Our platform does not use molecular modeling techniques. Instead, it uses twoXAR-developed AI-based algorithms trained on large and diverse sets of real world biomedical data about diseases and drugs to predict which molecules might be most effective. These biomedical data include gene expression measurements, protein interaction networks, and clinical records. By examining billions of points of information, our technology is able to determine what is relevant, and what is noise, leading us to a set of associations indicating which drug might be most effective. Each of these drug predictions is accompanied with the underlying biomedical data that led to the efficacy prediction. This enables our researchers to understand possible proteins and pathways the drug is targeting.

During 2016, we leveraged our platform to identify novel treatments in four different diseases which were validated through in vitro and in vivo proof of concept studies. In each of those projects, we moved from ideas to results in a few months rather than in a few years.

How does this turn into drug candidates?

To identify novel drug candidates for glaucoma, we are using our platform to screen a massive catalog of molecules. Each drug in this catalog is associated with data (such as structure and binding affinities). These data are then linked to molecular changes in glaucoma to draw out unique disease-drug associations. Beginning with a set of molecules with known properties allows us to use them as tools to quickly confirm efficacy predictions in lab studies.

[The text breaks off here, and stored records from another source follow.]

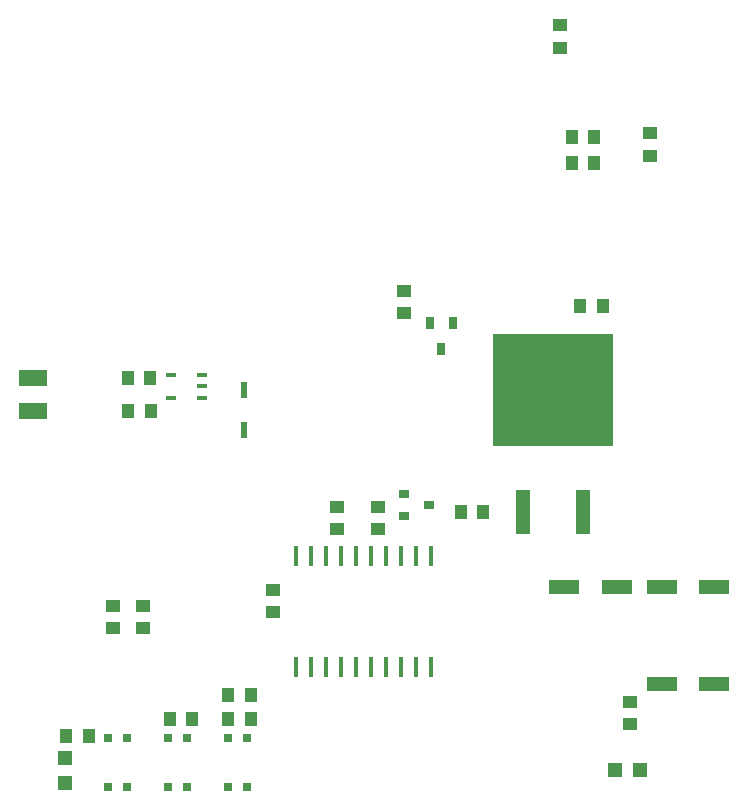
<source format=gtp>
G04 DipTrace Beta 2.9.0.1*
G04 TeensyArbotixProV3.gtp*
%MOIN*%
G04 #@! TF.FileFunction,Paste,Top*
G04 #@! TF.Part,Single*
%ADD37R,0.1X0.05*%
%ADD46R,0.047244X0.047244*%
%ADD53R,0.035433X0.031496*%
%ADD73R,0.01559X0.070708*%
%ADD77R,0.035275X0.01559*%
%ADD83R,0.401417X0.373858*%
%ADD85R,0.051023X0.14748*%
%ADD87R,0.025433X0.043149*%
%ADD97R,0.023464X0.05496*%
%ADD99R,0.031338X0.027401*%
%ADD103R,0.098267X0.05496*%
%ADD107R,0.043149X0.051023*%
%ADD113R,0.051023X0.043149*%
%FSLAX26Y26*%
G04*
G70*
G90*
G75*
G01*
G04 TopPaste*
%LPD*%
D113*
X1567297Y1159943D3*
Y1085139D3*
D107*
X2592866Y2106347D3*
X2667670D3*
D37*
X2538366Y1169016D3*
X2713366D3*
X2863366Y844016D3*
X3038366D3*
D113*
X2525866Y3041462D3*
Y2966659D3*
D103*
X766583Y1866687D3*
Y1756450D3*
D37*
X2863366Y1169016D3*
X3038366D3*
D99*
X1082362Y503307D3*
Y664725D3*
X1019370D3*
Y503307D3*
D97*
X1470969Y1691691D3*
Y1825549D3*
D46*
X875866Y599355D3*
Y516677D3*
X2709528Y559016D3*
X2792205D3*
D87*
X2166866Y2047016D3*
X2092063D3*
X2129465Y1960402D3*
D85*
X2400864Y1419666D3*
X2600866Y1419646D3*
D83*
X2500866Y1825197D3*
D53*
X2004537Y1479525D3*
Y1404722D3*
X2087214Y1442124D3*
D107*
X2638268Y2581462D3*
X2563465D3*
Y2669016D3*
X2638268D3*
X1159866Y1756016D3*
X1085063D3*
D113*
X2758866Y711614D3*
Y786418D3*
D107*
X2268268Y1419016D3*
X2193465D3*
D113*
X1135866Y1106418D3*
Y1031614D3*
X1035866Y1106418D3*
Y1031614D3*
X1780866Y1361614D3*
Y1436418D3*
X2005519Y2080689D3*
Y2155492D3*
X2825866Y2681418D3*
Y2606614D3*
X1916702Y1360712D3*
Y1435515D3*
D107*
X1418404Y808273D3*
X1493208D3*
X1224666Y728113D3*
X1299469D3*
X1418404Y728247D3*
X1493208D3*
X1083866Y1866065D3*
X1158670D3*
X878465Y671275D3*
X953268D3*
D99*
X1282362Y503307D3*
Y664725D3*
X1219370D3*
Y503307D3*
X1419370Y664725D3*
Y503307D3*
X1482362D3*
Y664725D3*
D77*
X1332866Y1800016D3*
Y1837418D3*
Y1874819D3*
X1226567D3*
Y1800016D3*
D73*
X1643202Y901332D3*
X1693202D3*
X1743202D3*
X1793202D3*
X1843202D3*
X1893202D3*
X1943202D3*
X1993202D3*
X2043202D3*
X2093202D3*
Y1271411D3*
X2043202D3*
X1993202D3*
X1943202D3*
X1893202D3*
X1843202D3*
X1793202D3*
X1743202D3*
X1693202D3*
X1643202D3*
M02*

</source>
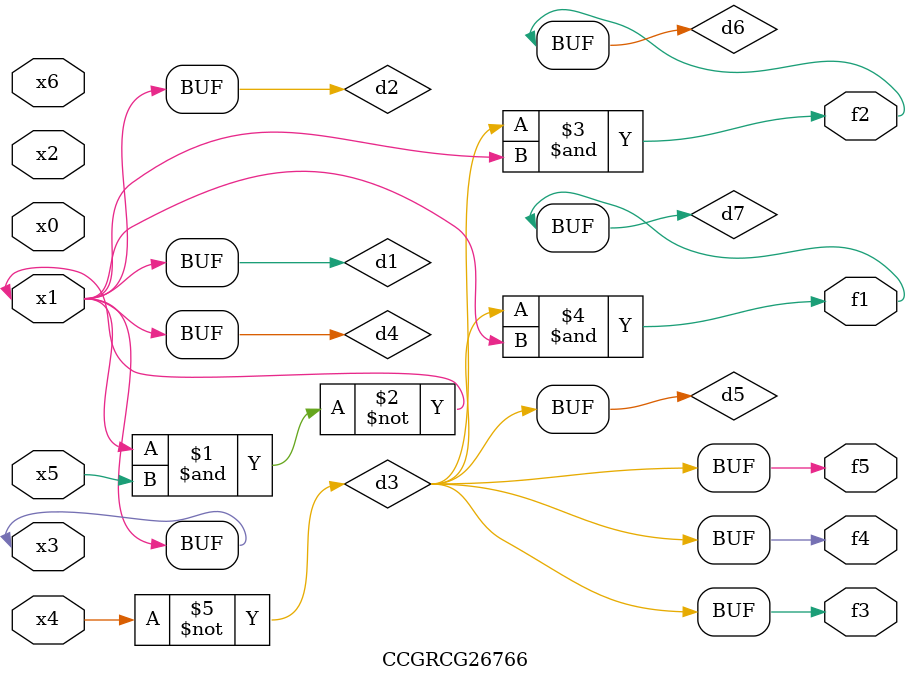
<source format=v>
module CCGRCG26766(
	input x0, x1, x2, x3, x4, x5, x6,
	output f1, f2, f3, f4, f5
);

	wire d1, d2, d3, d4, d5, d6, d7;

	buf (d1, x1, x3);
	nand (d2, x1, x5);
	not (d3, x4);
	buf (d4, d1, d2);
	buf (d5, d3);
	and (d6, d3, d4);
	and (d7, d3, d4);
	assign f1 = d7;
	assign f2 = d6;
	assign f3 = d5;
	assign f4 = d5;
	assign f5 = d5;
endmodule

</source>
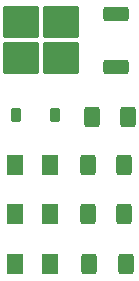
<source format=gtp>
%TF.GenerationSoftware,KiCad,Pcbnew,8.0.0*%
%TF.CreationDate,2024-05-08T18:58:49-04:00*%
%TF.ProjectId,myBaseBoardDesign,6d794261-7365-4426-9f61-726444657369,rev?*%
%TF.SameCoordinates,Original*%
%TF.FileFunction,Paste,Top*%
%TF.FilePolarity,Positive*%
%FSLAX46Y46*%
G04 Gerber Fmt 4.6, Leading zero omitted, Abs format (unit mm)*
G04 Created by KiCad (PCBNEW 8.0.0) date 2024-05-08 18:58:49*
%MOMM*%
%LPD*%
G01*
G04 APERTURE LIST*
G04 Aperture macros list*
%AMRoundRect*
0 Rectangle with rounded corners*
0 $1 Rounding radius*
0 $2 $3 $4 $5 $6 $7 $8 $9 X,Y pos of 4 corners*
0 Add a 4 corners polygon primitive as box body*
4,1,4,$2,$3,$4,$5,$6,$7,$8,$9,$2,$3,0*
0 Add four circle primitives for the rounded corners*
1,1,$1+$1,$2,$3*
1,1,$1+$1,$4,$5*
1,1,$1+$1,$6,$7*
1,1,$1+$1,$8,$9*
0 Add four rect primitives between the rounded corners*
20,1,$1+$1,$2,$3,$4,$5,0*
20,1,$1+$1,$4,$5,$6,$7,0*
20,1,$1+$1,$6,$7,$8,$9,0*
20,1,$1+$1,$8,$9,$2,$3,0*%
G04 Aperture macros list end*
%ADD10RoundRect,0.250000X-0.400000X-0.625000X0.400000X-0.625000X0.400000X0.625000X-0.400000X0.625000X0*%
%ADD11RoundRect,0.250000X0.850000X0.350000X-0.850000X0.350000X-0.850000X-0.350000X0.850000X-0.350000X0*%
%ADD12RoundRect,0.250000X1.275000X1.125000X-1.275000X1.125000X-1.275000X-1.125000X1.275000X-1.125000X0*%
%ADD13RoundRect,0.250000X0.400000X0.625000X-0.400000X0.625000X-0.400000X-0.625000X0.400000X-0.625000X0*%
%ADD14RoundRect,0.225000X-0.225000X-0.375000X0.225000X-0.375000X0.225000X0.375000X-0.225000X0.375000X0*%
%ADD15RoundRect,0.250001X-0.462499X-0.624999X0.462499X-0.624999X0.462499X0.624999X-0.462499X0.624999X0*%
G04 APERTURE END LIST*
D10*
%TO.C,R1*%
X80974000Y-127508000D03*
X84074000Y-127508000D03*
%TD*%
D11*
%TO.C,Q2*%
X82984000Y-123310000D03*
D12*
X78359000Y-122555000D03*
X78359000Y-119505000D03*
X75009000Y-122555000D03*
X75009000Y-119505000D03*
D11*
X82984000Y-118750000D03*
%TD*%
D13*
%TO.C,R4*%
X83719000Y-135763000D03*
X80619000Y-135763000D03*
%TD*%
D14*
%TO.C,D1*%
X74551000Y-127381000D03*
X77851000Y-127381000D03*
%TD*%
D15*
%TO.C,D3*%
X74484500Y-139954000D03*
X77459500Y-139954000D03*
%TD*%
%TO.C,D4*%
X74484500Y-135763000D03*
X77459500Y-135763000D03*
%TD*%
%TO.C,D2*%
X74495000Y-131572000D03*
X77470000Y-131572000D03*
%TD*%
D13*
%TO.C,R2*%
X83719000Y-131572000D03*
X80619000Y-131572000D03*
%TD*%
%TO.C,R3*%
X83846000Y-139954000D03*
X80746000Y-139954000D03*
%TD*%
M02*

</source>
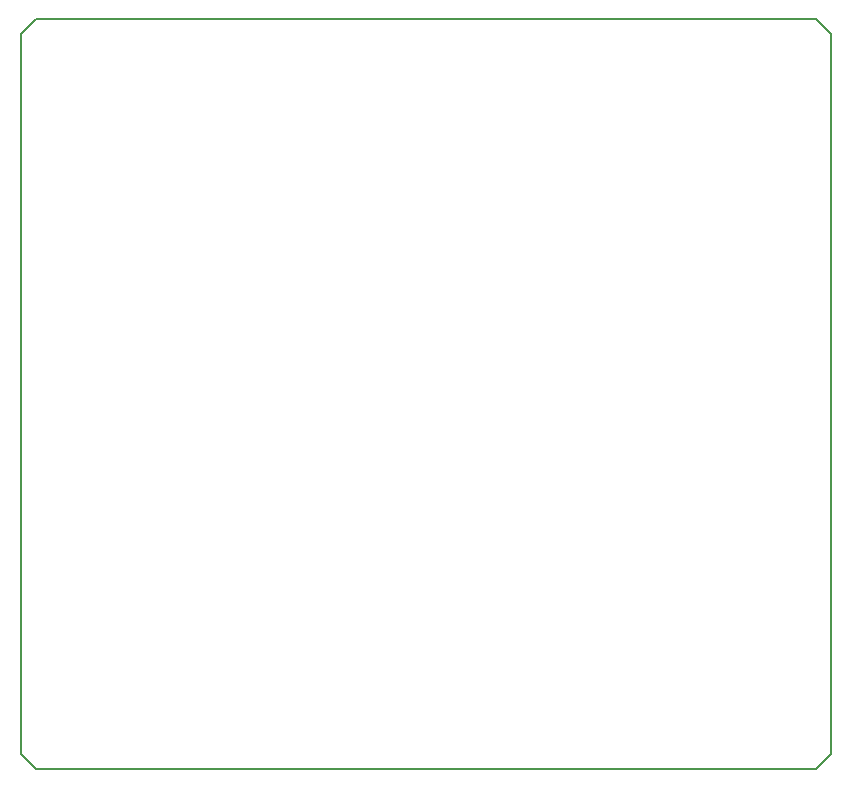
<source format=gbr>
%TF.GenerationSoftware,Novarm,DipTrace,3.2.0.1*%
%TF.CreationDate,2018-09-17T07:16:29-08:00*%
%FSLAX26Y26*%
%MOIN*%
%TF.FileFunction,Profile*%
%TF.Part,Single*%
%ADD11C,0.005512*%
G75*
G01*
%LPD*%
X443701Y2893701D2*
D11*
X393701Y2843701D1*
Y443701D1*
X443701Y393701D1*
X3043701D1*
X3093701Y443701D1*
Y2843701D1*
X3043701Y2893701D1*
X443701D1*
M02*

</source>
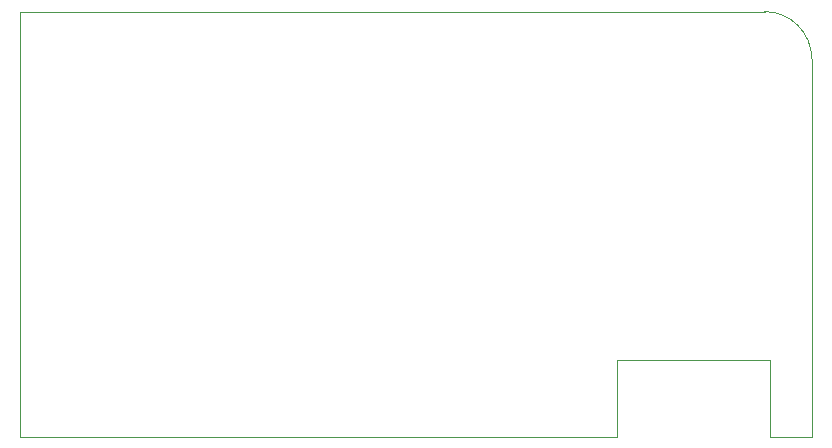
<source format=gbr>
%TF.GenerationSoftware,KiCad,Pcbnew,(6.0.1)*%
%TF.CreationDate,2022-09-15T14:00:08-04:00*%
%TF.ProjectId,bpcw-hardware,62706377-2d68-4617-9264-776172652e6b,rev?*%
%TF.SameCoordinates,Original*%
%TF.FileFunction,Profile,NP*%
%FSLAX46Y46*%
G04 Gerber Fmt 4.6, Leading zero omitted, Abs format (unit mm)*
G04 Created by KiCad (PCBNEW (6.0.1)) date 2022-09-15 14:00:08*
%MOMM*%
%LPD*%
G01*
G04 APERTURE LIST*
%TA.AperFunction,Profile*%
%ADD10C,0.100000*%
%TD*%
G04 APERTURE END LIST*
D10*
X168500000Y-114000000D02*
X118000000Y-114000000D01*
X118000000Y-78000000D02*
X181000000Y-78000000D01*
X185000000Y-82000000D02*
X185000000Y-114000000D01*
X185000000Y-82000000D02*
G75*
G03*
X181000000Y-78000000I-4000000J0D01*
G01*
X185000000Y-114000000D02*
X181500000Y-114000000D01*
X181500000Y-107500000D02*
X168500000Y-107500000D01*
X181500000Y-114000000D02*
X181500000Y-107500000D01*
X168500000Y-107500000D02*
X168500000Y-114000000D01*
X118000000Y-114000000D02*
X118000000Y-78000000D01*
M02*

</source>
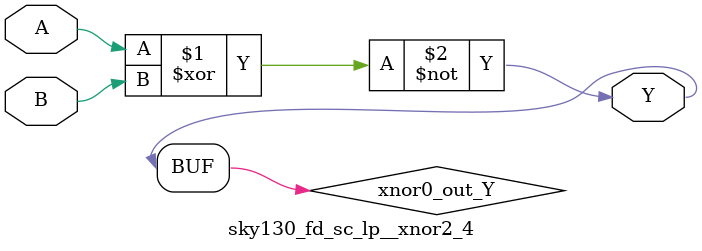
<source format=v>
/*
 * Copyright 2020 The SkyWater PDK Authors
 *
 * Licensed under the Apache License, Version 2.0 (the "License");
 * you may not use this file except in compliance with the License.
 * You may obtain a copy of the License at
 *
 *     https://www.apache.org/licenses/LICENSE-2.0
 *
 * Unless required by applicable law or agreed to in writing, software
 * distributed under the License is distributed on an "AS IS" BASIS,
 * WITHOUT WARRANTIES OR CONDITIONS OF ANY KIND, either express or implied.
 * See the License for the specific language governing permissions and
 * limitations under the License.
 *
 * SPDX-License-Identifier: Apache-2.0
*/


`ifndef SKY130_FD_SC_LP__XNOR2_4_FUNCTIONAL_V
`define SKY130_FD_SC_LP__XNOR2_4_FUNCTIONAL_V

/**
 * xnor2: 2-input exclusive NOR.
 *
 *        Y = !(A ^ B)
 *
 * Verilog simulation functional model.
 */

`timescale 1ns / 1ps
`default_nettype none

`celldefine
module sky130_fd_sc_lp__xnor2_4 (
    Y,
    A,
    B
);

    // Module ports
    output Y;
    input  A;
    input  B;

    // Local signals
    wire xnor0_out_Y;

    //   Name   Output       Other arguments
    xnor xnor0 (xnor0_out_Y, A, B           );
    buf  buf0  (Y          , xnor0_out_Y    );

endmodule
`endcelldefine

`default_nettype wire
`endif  // SKY130_FD_SC_LP__XNOR2_4_FUNCTIONAL_V

</source>
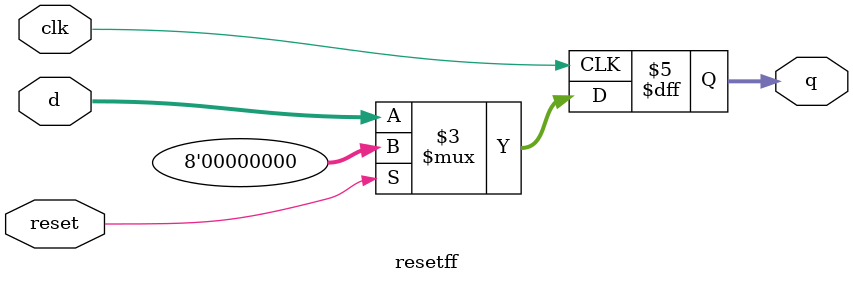
<source format=sv>
module resetff #(parameter WIDTH=8)
                (input logic [WIDTH - 1:0]  d,
		 input logic reset, clk,
		 output logic [WIDTH - 1:0] q);
   
   always_ff @(posedge clk)
     begin
	if(reset) q <= 0;
	else q <= d;
     end
endmodule // resetff

</source>
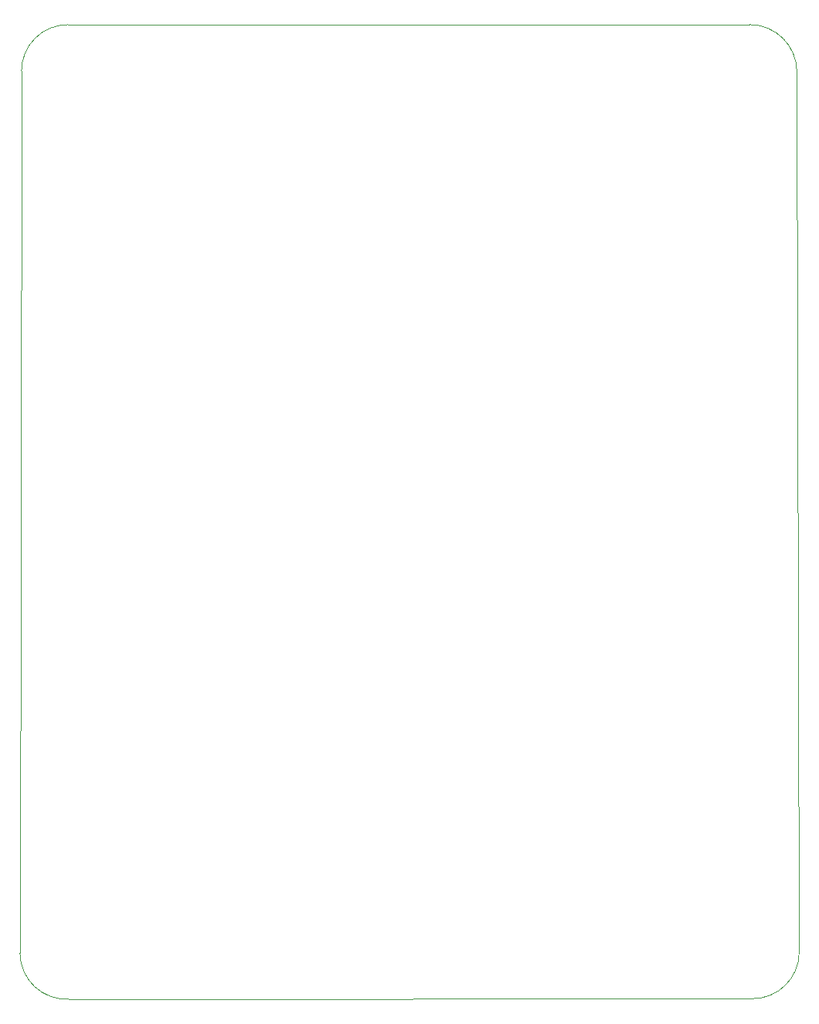
<source format=gm1>
G04 #@! TF.GenerationSoftware,KiCad,Pcbnew,7.0.8*
G04 #@! TF.CreationDate,2024-03-21T20:29:15-04:00*
G04 #@! TF.ProjectId,TechDevPCB,54656368-4465-4765-9043-422e6b696361,rev?*
G04 #@! TF.SameCoordinates,Original*
G04 #@! TF.FileFunction,Profile,NP*
%FSLAX46Y46*%
G04 Gerber Fmt 4.6, Leading zero omitted, Abs format (unit mm)*
G04 Created by KiCad (PCBNEW 7.0.8) date 2024-03-21 20:29:15*
%MOMM*%
%LPD*%
G01*
G04 APERTURE LIST*
G04 #@! TA.AperFunction,Profile*
%ADD10C,0.100000*%
G04 #@! TD*
G04 APERTURE END LIST*
D10*
X109651800Y-38100000D02*
G75*
G03*
X104571800Y-43180000I0J-5080000D01*
G01*
X189534800Y-43256200D02*
G75*
G03*
X184378600Y-38100000I-5156200J0D01*
G01*
X104402337Y-139790897D02*
G75*
G03*
X109728000Y-144856199I5071663J-3D01*
G01*
X184708800Y-144805400D02*
G75*
G03*
X189788800Y-139725400I0J5080000D01*
G01*
X104571800Y-43180000D02*
X104402333Y-139790897D01*
X184708800Y-144805400D02*
X109728000Y-144856199D01*
X184048400Y-38100000D02*
X184378600Y-38100000D01*
X109651800Y-38100000D02*
X184048400Y-38100000D01*
X189788800Y-139725400D02*
X189534800Y-43256200D01*
M02*

</source>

When discussing the use of known molecules as starting points, we’re frequently asked, “So, how do you protect IP?” We can take a multitude of approaches, from creating prodrugs to new formulations to screening novel catalogs of molecules for which we have IP rights. Our strategy offers two-fold benefits: a route to new IP rights to develop and commercialize a drug quickly while maximizing the opportunity for the “best molecule for the job,” regardless of its current IP status, to be brought to market.

Where do we go from here?

In the twoXAR-Santen collaboration, our goal is to find, test and bring novel glaucoma therapies to the clinic. We will use our platform to identify drug candidates and Santen will run proof of concept studies to select leads. From there, Santen can do what they do best: develop and commercialize drug candidates. We are looking forward to working with Santen. We’ve just loaded disease and molecule data into our platform and our technology has already provided new drug predictions to explore.